Although the majority of the site contained village house features, a
number of unusually shaped, large post holes were also discovered. When
the holes were plotted out, they formed several arcs of equally spaced
holes. Detailed analytical work supported the hypothesis that the placement of these posts was by design,
and Wittry hypothesized that the arcs could be whole circles. He began
referring to the circles as "woodhenges", comparing the structures to
England's well-known circles at Woodhenge and Stonehenge.
Additional excavations in the 1960s–1980s used predictions based
on verified posthole locations and spacing to locate other postholes and
confirm the existence of five separate timber circles in the general
vicinity.
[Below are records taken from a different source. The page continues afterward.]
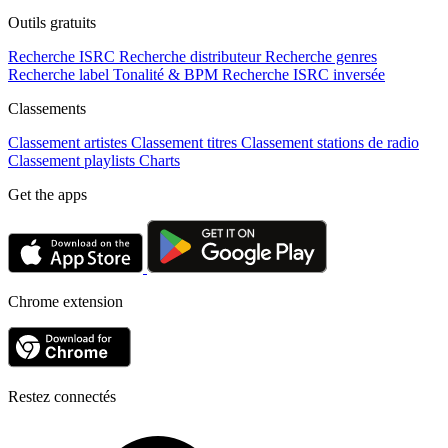
Outils gratuits
Recherche ISRC
Recherche distributeur
Recherche genres
Recherche label
Tonalité & BPM
Recherche ISRC inversée
Classements
Classement artistes
Classement titres
Classement stations de radio
Classement playlists
Charts
Get the apps
Chrome extension
Restez connectés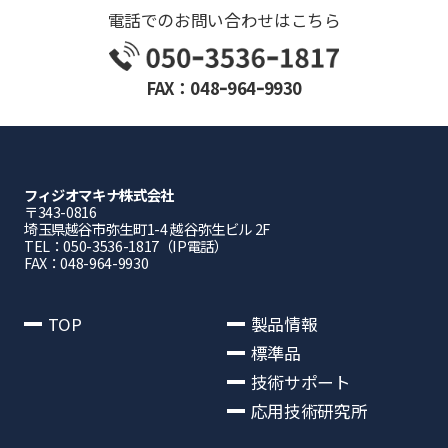
電話でのお問い合わせはこちら
FAX：048ｰ964ｰ9930
フィジオマキナ株式会社
〒343-0816
埼⽟県越⾕市弥⽣町1-4 越⾕弥⽣ビル 2F
TEL：050-3536-1817（IP電話）
FAX：048-964-9930
TOP
製品情報
標準品
技術サポート
応用技術研究所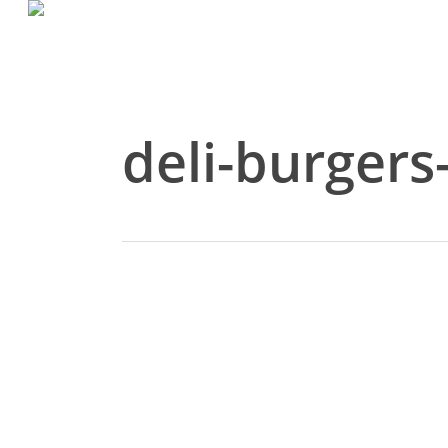
Skip
to
main
content
deli-burgers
The circles are now designated Woodhenges I through V in Roman numerals. In 1985, a reconstruction of Woodhenge III was built with the posts being placed into the original excavated post positions. The circle, which has 48 posts in the circle and a 49th central post, has been used to investigate archaeoastronomy at Cahokia. The Illinois Historic Preservation Division that oversees the Cahokia site hosts public sunrise observations at the vernal and autumnal equinoxes and the winter and summer solstices. Out of respect for Native American beliefs, these events do not feature ceremonies or rituals of any kind.
Related mounds
Until the 19th century, a series of similar mounds existed in what is now the city of St. Louis,
some 20 km (12 mi) to the southwest of the Cahokia site. Most of these
mounds were leveled throughout the construction of St. Louis, as their
material was reused in construction projects.
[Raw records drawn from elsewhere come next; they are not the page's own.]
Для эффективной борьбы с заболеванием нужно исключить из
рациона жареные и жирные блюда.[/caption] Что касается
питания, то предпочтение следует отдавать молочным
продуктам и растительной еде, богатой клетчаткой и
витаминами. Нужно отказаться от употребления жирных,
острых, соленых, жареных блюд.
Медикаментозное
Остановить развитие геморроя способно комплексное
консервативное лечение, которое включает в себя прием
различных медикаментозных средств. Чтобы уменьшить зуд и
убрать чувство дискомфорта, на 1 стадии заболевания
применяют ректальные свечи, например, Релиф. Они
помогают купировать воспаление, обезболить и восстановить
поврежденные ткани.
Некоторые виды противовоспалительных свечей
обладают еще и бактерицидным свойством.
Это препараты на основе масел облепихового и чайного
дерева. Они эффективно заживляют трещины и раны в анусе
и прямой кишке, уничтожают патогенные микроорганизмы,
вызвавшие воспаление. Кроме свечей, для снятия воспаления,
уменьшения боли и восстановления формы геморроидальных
The lone survivor of these mounds is Sugarloaf Mound,
which is located on the west bank of the Mississippi. It marked the
initial border between St. Louis and the once autonomous city of Carondelet.
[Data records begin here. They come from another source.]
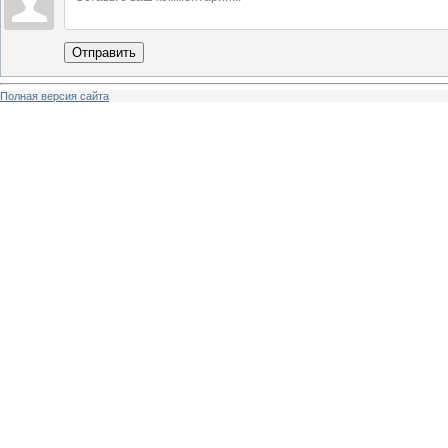
Отправить
Полная версия сайта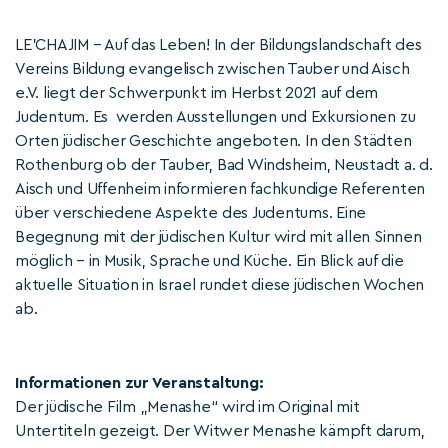
LE’CHAJIM – Auf das Leben! In der Bildungslandschaft des
Vereins Bildung evangelisch zwischen Tauber und Aisch
e.V. liegt der Schwerpunkt im Herbst 2021 auf dem
Judentum. Es werden Ausstellungen und Exkursionen zu
Orten jüdischer Geschichte angeboten. In den Städten
Rothenburg ob der Tauber, Bad Windsheim, Neustadt a. d.
Aisch und Uffenheim informieren fachkundige Referenten
über verschiedene Aspekte des Judentums. Eine
Begegnung mit der jüdischen Kultur wird mit allen Sinnen
möglich – in Musik, Sprache und Küche. Ein Blick auf die
aktuelle Situation in Israel rundet diese jüdischen Wochen
ab.
Informationen zur Veranstaltung:
Der jüdische Film „Menashe“ wird im Original mit
Untertiteln gezeigt. Der Witwer Menashe kämpft darum,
Cahokia Museum and Interpretive Center
The Cahokia Museum and Interpretive Center, which receives up to a million visitors a year, was designed by AAIC Inc. The building, which opened in 1989, received the Thomas H. Madigan Award, the St. Louis Construction News & Reviews Readers Choice Award, the Merit Award from the Metal Construction Association, and the Outstanding Achievement Award from the Brick Manufacturer Association.
Designations
Cahokia
Mounds was first protected by the state of Illinois in 1923 when its
legislature authorized purchase of a state park. Later designation as a
state historic site offered additional protection, but the site came
under significant threat from the federal highway building program in
the 1950s. The highway program reduced the site's integrity; however, it
increased funding for emergency archeological investigations. These
investigations became intensive, and today continue, and have led to the
present understanding of the significance of the site. The site was
designated a National Historic Landmark on July 19, 1964, and listed on the National Register of Historic Places on October 15, 1966.
In 1982, UNESCO (the United Nations Educational, Scientific and Cultural Organization) designated the site a World Heritage Site. This is the only such self-contained site in Illinois and among only 24 World Heritage Sites in the United States. State Senator Evelyn M. Bowles wrote about the Cahokia Mounds site:
Through the years my friends and I made occasional Sunday afternoon trips to the Mounds. When I became the State Senator, it afforded me the opportunity to secure funds for the acquisition of additional acreage in which there are smaller Mounds. Many of these have contained additional artifacts." The designation has helped protect the property and attract funds to conduct research on this significant civilization.